Gamma-ray pulsars are remnants of explosions that end the lives of massive stars. They are highly-magnetized and rapidly rotating compact neutron stars. Like a cosmic lighthouse they emit gamma-ray photons in a characteristic pattern that repeats with every rotation. However, since only very few gamma-ray photons are detected, finding this hidden rhythm in the arrival times of the photons is computationally challenging. Now, an international team has discovered a new gamma-ray pulsar hidden in plain sight in data from the Fermi Gamma-ray Space Telescope. The improved, adaptive data analysis methods and the computing power from the distributed volunteer computing project Einstein@Home were key to their success.
“Everyone believed that the source now known as PSR J1906+0722 was a pulsar. The tricky part was to show that the gamma-ray photons carry the imprint of the pulsar’s rotation and arrive according to that hidden rhythm. Many had tried that before, but to no avail,” says Pletsch, AEI. The Fermi-LAT observations cover a total time of >6 yrs now.

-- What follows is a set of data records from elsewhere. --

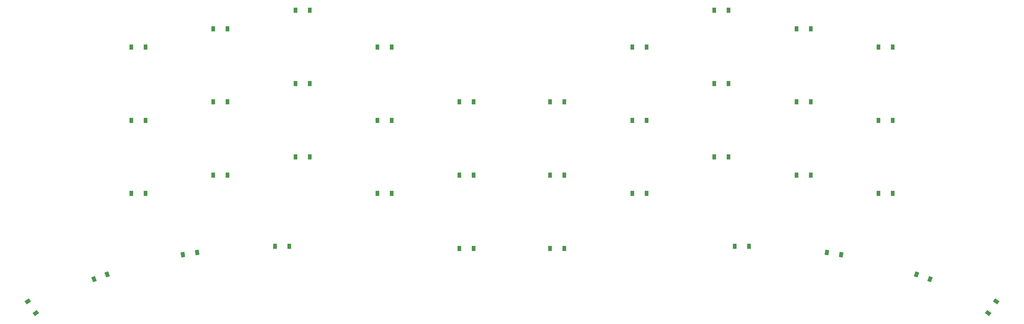
<source format=gbr>
%TF.GenerationSoftware,KiCad,Pcbnew,(6.0.4)*%
%TF.CreationDate,2022-07-04T17:43:03-04:00*%
%TF.ProjectId,glitch,676c6974-6368-42e6-9b69-6361645f7063,v1.0.0*%
%TF.SameCoordinates,Original*%
%TF.FileFunction,Paste,Top*%
%TF.FilePolarity,Positive*%
%FSLAX46Y46*%
G04 Gerber Fmt 4.6, Leading zero omitted, Abs format (unit mm)*
G04 Created by KiCad (PCBNEW (6.0.4)) date 2022-07-04 17:43:03*
%MOMM*%
%LPD*%
G01*
G04 APERTURE LIST*
G04 Aperture macros list*
%AMRotRect*
0 Rectangle, with rotation*
0 The origin of the aperture is its center*
0 $1 length*
0 $2 width*
0 $3 Rotation angle, in degrees counterclockwise*
0 Add horizontal line*
21,1,$1,$2,0,0,$3*%
G04 Aperture macros list end*
%ADD10R,0.900000X1.200000*%
%ADD11RotRect,0.900000X1.200000X170.000000*%
%ADD12RotRect,0.900000X1.200000X160.000000*%
%ADD13RotRect,0.900000X1.200000X235.000000*%
%ADD14RotRect,0.900000X1.200000X190.000000*%
%ADD15RotRect,0.900000X1.200000X200.000000*%
%ADD16RotRect,0.900000X1.200000X125.000000*%
G04 APERTURE END LIST*
D10*
%TO.C,D1*%
X-1650000Y-4500000D03*
X1650000Y-4500000D03*
%TD*%
%TO.C,D2*%
X-1650000Y12500000D03*
X1650000Y12500000D03*
%TD*%
%TO.C,D3*%
X-1650000Y29500000D03*
X1650000Y29500000D03*
%TD*%
%TO.C,D4*%
X17350000Y8250000D03*
X20650000Y8250000D03*
%TD*%
%TO.C,D5*%
X17350000Y25250000D03*
X20650000Y25250000D03*
%TD*%
%TO.C,D6*%
X17350000Y42250000D03*
X20650000Y42250000D03*
%TD*%
%TO.C,D7*%
X36350000Y16750000D03*
X39650000Y16750000D03*
%TD*%
%TO.C,D8*%
X36350000Y33750000D03*
X39650000Y33750000D03*
%TD*%
%TO.C,D9*%
X36350000Y50750000D03*
X39650000Y50750000D03*
%TD*%
%TO.C,D10*%
X55350000Y12500000D03*
X58650000Y12500000D03*
%TD*%
%TO.C,D11*%
X55350000Y29500000D03*
X58650000Y29500000D03*
%TD*%
%TO.C,D12*%
X55350000Y46500000D03*
X58650000Y46500000D03*
%TD*%
%TO.C,D13*%
X74350000Y8250000D03*
X77650000Y8250000D03*
%TD*%
%TO.C,D14*%
X74350000Y25250000D03*
X77650000Y25250000D03*
%TD*%
%TO.C,D15*%
X74350000Y42250000D03*
X77650000Y42250000D03*
%TD*%
%TO.C,D16*%
X44400000Y-4000000D03*
X41100000Y-4000000D03*
%TD*%
D11*
%TO.C,D17*%
X65676873Y-5975220D03*
X62427007Y-5402182D03*
%TD*%
D12*
%TO.C,D18*%
X86287510Y-11615123D03*
X83186524Y-10486457D03*
%TD*%
D13*
%TO.C,D19*%
X101635050Y-16778903D03*
X99742248Y-19482105D03*
%TD*%
D10*
%TO.C,D20*%
X-22650000Y-4500000D03*
X-19350000Y-4500000D03*
%TD*%
%TO.C,D21*%
X-22650000Y12500000D03*
X-19350000Y12500000D03*
%TD*%
%TO.C,D22*%
X-22650000Y29500000D03*
X-19350000Y29500000D03*
%TD*%
%TO.C,D23*%
X-41650000Y8250000D03*
X-38350000Y8250000D03*
%TD*%
%TO.C,D24*%
X-41650000Y25250000D03*
X-38350000Y25250000D03*
%TD*%
%TO.C,D25*%
X-41650000Y42250000D03*
X-38350000Y42250000D03*
%TD*%
%TO.C,D26*%
X-60650000Y16750000D03*
X-57350000Y16750000D03*
%TD*%
%TO.C,D27*%
X-60650000Y33750000D03*
X-57350000Y33750000D03*
%TD*%
%TO.C,D28*%
X-60650000Y50750000D03*
X-57350000Y50750000D03*
%TD*%
%TO.C,D29*%
X-79650000Y12500000D03*
X-76350000Y12500000D03*
%TD*%
%TO.C,D30*%
X-79650000Y29500000D03*
X-76350000Y29500000D03*
%TD*%
%TO.C,D31*%
X-79650000Y46500000D03*
X-76350000Y46500000D03*
%TD*%
%TO.C,D32*%
X-98650000Y8250000D03*
X-95350000Y8250000D03*
%TD*%
%TO.C,D33*%
X-98650000Y25250000D03*
X-95350000Y25250000D03*
%TD*%
%TO.C,D34*%
X-98650000Y42250000D03*
X-95350000Y42250000D03*
%TD*%
%TO.C,D35*%
X-62100000Y-4000000D03*
X-65400000Y-4000000D03*
%TD*%
D14*
%TO.C,D36*%
X-83427007Y-5402182D03*
X-86676873Y-5975220D03*
%TD*%
D15*
%TO.C,D37*%
X-104186524Y-10486457D03*
X-107287510Y-11615123D03*
%TD*%
D16*
%TO.C,D38*%
X-120742248Y-19482105D03*
X-122635050Y-16778903D03*
%TD*%
M02*

</source>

For every single gamma-ray photon received from the pulsar, the AEI scientists had to identify during which of the up to billions of pulsar rotations it was emitted.
It turned out that the new adaptive search method was exactly what was needed to get to the bottom of the riddle of PSR J1906+0722. Its actual sky position is outside the conservatively large region covered by the sky grid, which is why earlier (non-adaptive) searches did not find it. Still, the computing costs required for the search are enormous: Blind searches like this one would take several dozens of years on a regular laptop. Thus they used distributed computing project Einstein@Home. Each week, 10s of 1000s of volunteers from all around the word donate idle compute cycles on their laptops and desktop computers to the project.
By analyzing only those gamma-ray photons received while no pulsed radiation from the pulsar was detected, they were able to identify a 2nd gamma-ray source nearby. In the Fermi-LAT catalogue it had been lumped together with the pulsar into a single source offset from the true pulsar position. “…the nearby gamma-ray source could be the shock front of a different supernova remnant slamming into a neighboring molecular cloud and generating gamma-rays in the process,” explains Clark.
An explanation why some pulsars are visible as as gamma-ray pulsars and not as radio pulsars could be that lower-energy radio waves are bundled in a tighter cone at the magnetic poles than high-energy gamma-radiation. Since radiation is mainly emitted along the surface of the cone and different wavelengths are emitted in cones with a different spread, radio waves and gamma waves would leave the neutron star in different directions. A pulsar might thus become visible as a gamma-ray or radio pulsar to a distant observer (depending on which cone sweeps across the observers position).